Back in 2008, when Aldridge discovered the young Black politician, he was enamored with him. He was my idol, he was a person I thought about every single day,” Aldridge explained. President Obama inspired the young activist to speak out and use his voice to help effect change. “This man starts speaking about hope and change and you felt it. I remember staying home when he got inaugurated and staying on the phone with my grandmother watching every state primary exit polls,” Aldridge remembered. He even took his grandmother with him when he started fighting for minimum-wage workers.
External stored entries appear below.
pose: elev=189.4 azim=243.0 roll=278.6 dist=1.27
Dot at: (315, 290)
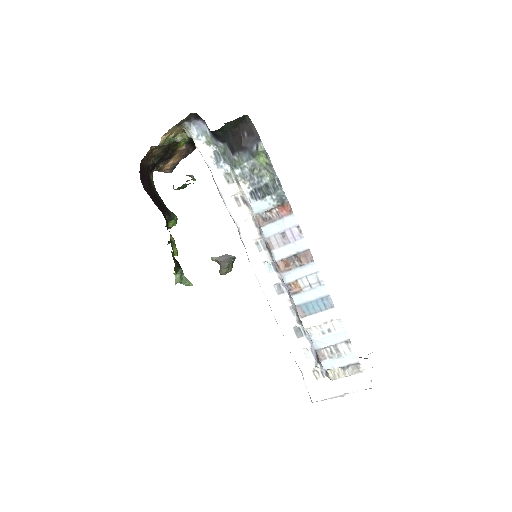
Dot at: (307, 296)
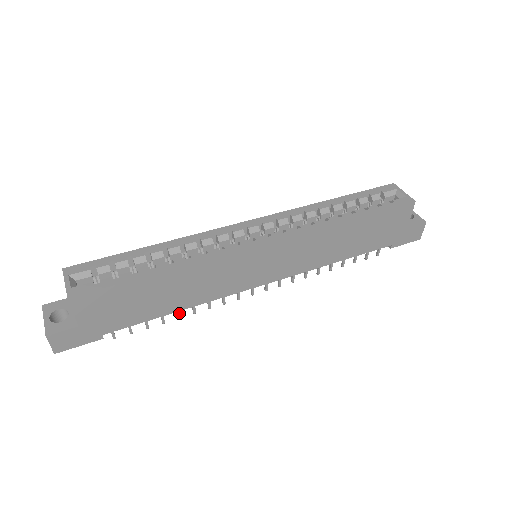
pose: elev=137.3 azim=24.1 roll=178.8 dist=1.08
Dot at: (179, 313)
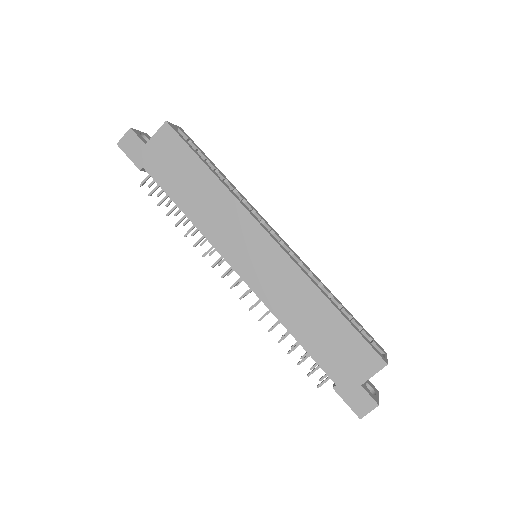
Dot at: (181, 221)
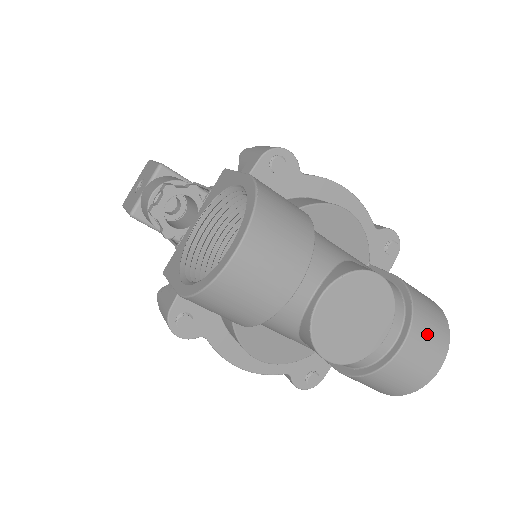
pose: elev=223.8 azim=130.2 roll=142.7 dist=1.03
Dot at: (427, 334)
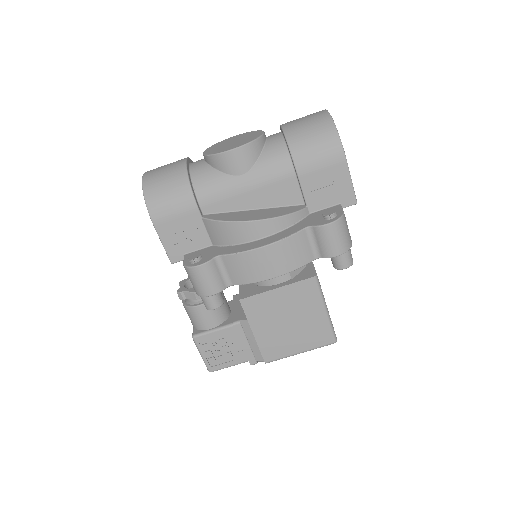
Dot at: occluded
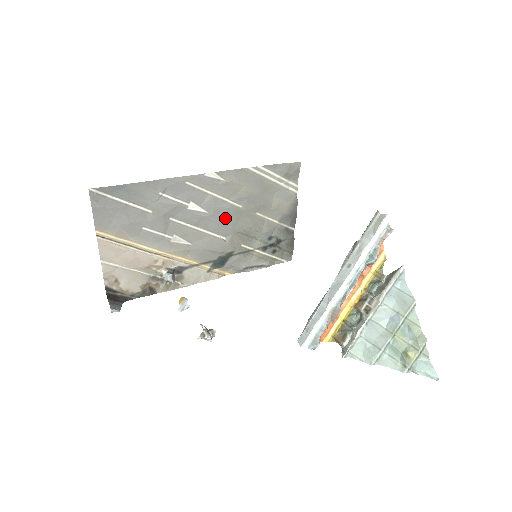
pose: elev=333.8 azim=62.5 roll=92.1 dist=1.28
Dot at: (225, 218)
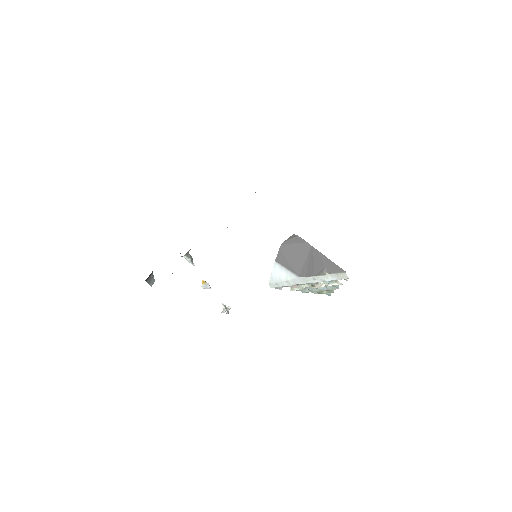
Dot at: occluded
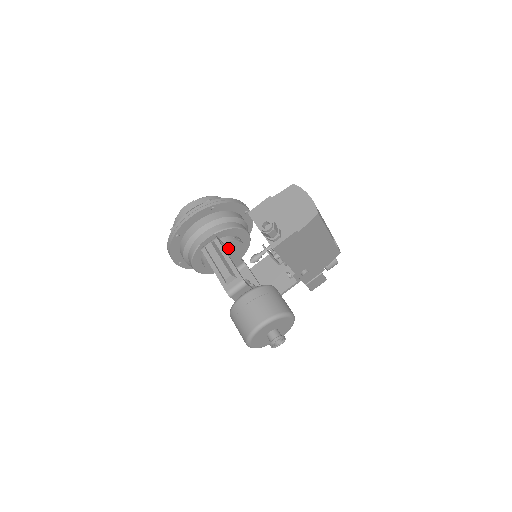
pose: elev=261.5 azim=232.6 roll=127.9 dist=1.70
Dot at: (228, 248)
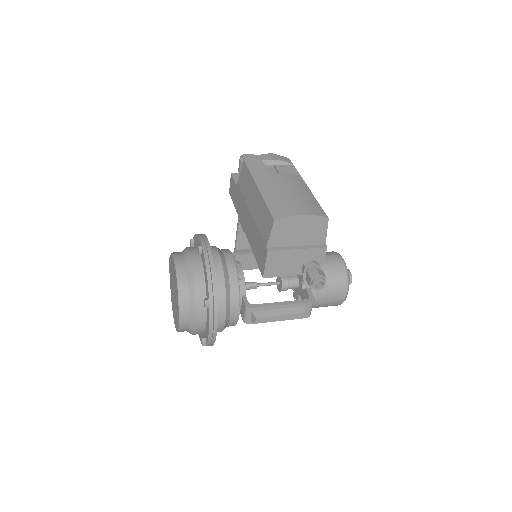
Dot at: occluded
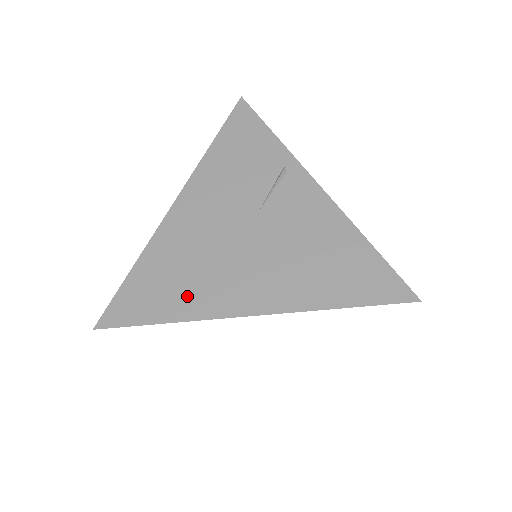
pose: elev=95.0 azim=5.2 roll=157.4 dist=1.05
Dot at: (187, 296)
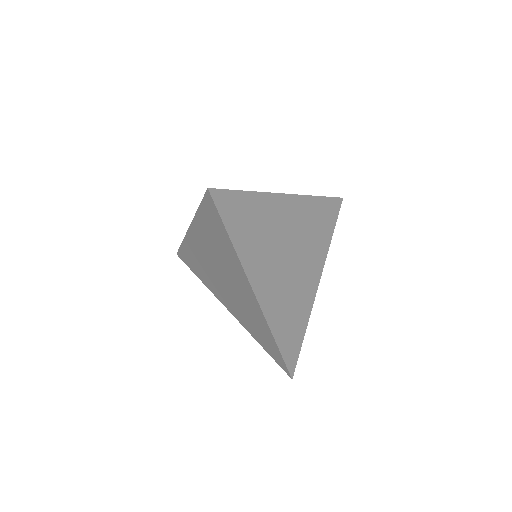
Dot at: occluded
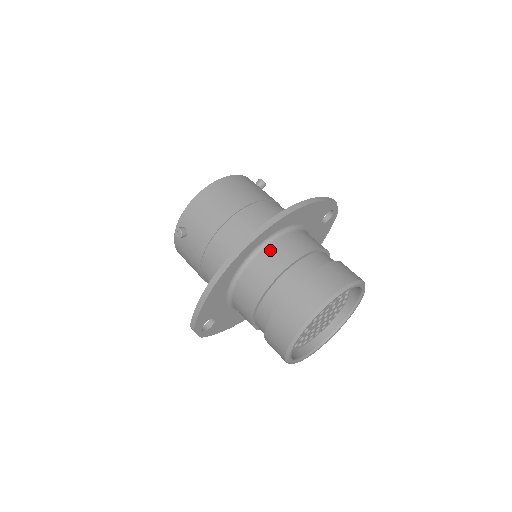
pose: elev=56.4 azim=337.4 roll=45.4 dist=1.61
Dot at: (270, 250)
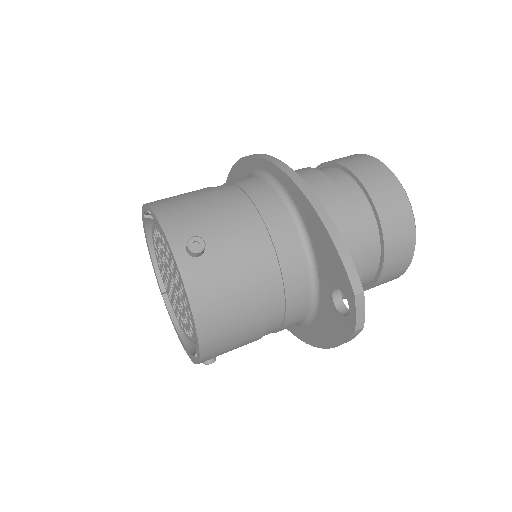
Dot at: occluded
Aldridge says that what he experienced in 2008 was not what he experienced when he received the once-in-a-lifetime opportunity to meet with him face to face. He said, “Those same feelings from 2008 was not there when I met him yesterday. I felt disappointed.” Aldridge continued, “We were at the White House voicing our concerns, opinions and problems with the commander in chief about the accountability of police. We wanted him to come and just acknowledge our pain, our heart and we’ve been peaceful.”
Many of us–#TeamBeautiful included have voiced our frustrations with President Obama’s lack of urgency and passion around what’s going on with the systematic racism in our country, especially when we’re faced with tragic cases like the death of unarmed teen Michael Brown or the unarmed man who stopped a fight and was chocked to death, Eric Garner–two Black men who lost their lives at the hands of White police officers. We realize the president can only say but so much when it comes to racial issues, but we just want more compassion and that’s all that Aldridge wanted…to be seen, to be heard and to know that the leader of the free world, who also happens to be Black, thinks our lives matter just as much as the protestors.